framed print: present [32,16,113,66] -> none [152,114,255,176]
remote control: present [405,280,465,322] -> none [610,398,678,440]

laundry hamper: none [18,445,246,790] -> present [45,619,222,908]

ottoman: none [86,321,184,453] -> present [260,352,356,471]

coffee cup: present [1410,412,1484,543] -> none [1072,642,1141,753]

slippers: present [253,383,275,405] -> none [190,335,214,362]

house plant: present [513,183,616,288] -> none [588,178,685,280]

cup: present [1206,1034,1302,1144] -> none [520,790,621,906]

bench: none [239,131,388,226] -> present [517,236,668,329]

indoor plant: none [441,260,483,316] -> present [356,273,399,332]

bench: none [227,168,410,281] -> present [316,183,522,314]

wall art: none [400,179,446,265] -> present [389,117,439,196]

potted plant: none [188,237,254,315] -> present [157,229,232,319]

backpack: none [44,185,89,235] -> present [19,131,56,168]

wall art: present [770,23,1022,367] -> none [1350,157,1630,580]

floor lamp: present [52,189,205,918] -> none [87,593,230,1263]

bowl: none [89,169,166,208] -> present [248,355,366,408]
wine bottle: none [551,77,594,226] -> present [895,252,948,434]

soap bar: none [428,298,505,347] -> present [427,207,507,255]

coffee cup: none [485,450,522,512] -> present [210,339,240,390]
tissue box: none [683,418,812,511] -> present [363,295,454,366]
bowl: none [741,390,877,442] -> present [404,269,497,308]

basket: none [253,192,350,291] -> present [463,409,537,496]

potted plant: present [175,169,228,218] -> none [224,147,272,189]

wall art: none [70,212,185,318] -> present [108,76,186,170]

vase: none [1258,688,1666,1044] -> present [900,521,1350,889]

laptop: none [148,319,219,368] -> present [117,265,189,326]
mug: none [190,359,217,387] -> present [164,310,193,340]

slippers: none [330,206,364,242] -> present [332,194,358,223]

..........

**WHAT THE TASK ASKS**
Only lines of the data holding the word "plant" go in the answer. Please copy each of them.

**RESULT OF THIS TASK**
house plant: present [513,183,616,288] -> none [588,178,685,280]
indoor plant: none [441,260,483,316] -> present [356,273,399,332]
potted plant: none [188,237,254,315] -> present [157,229,232,319]
potted plant: present [175,169,228,218] -> none [224,147,272,189]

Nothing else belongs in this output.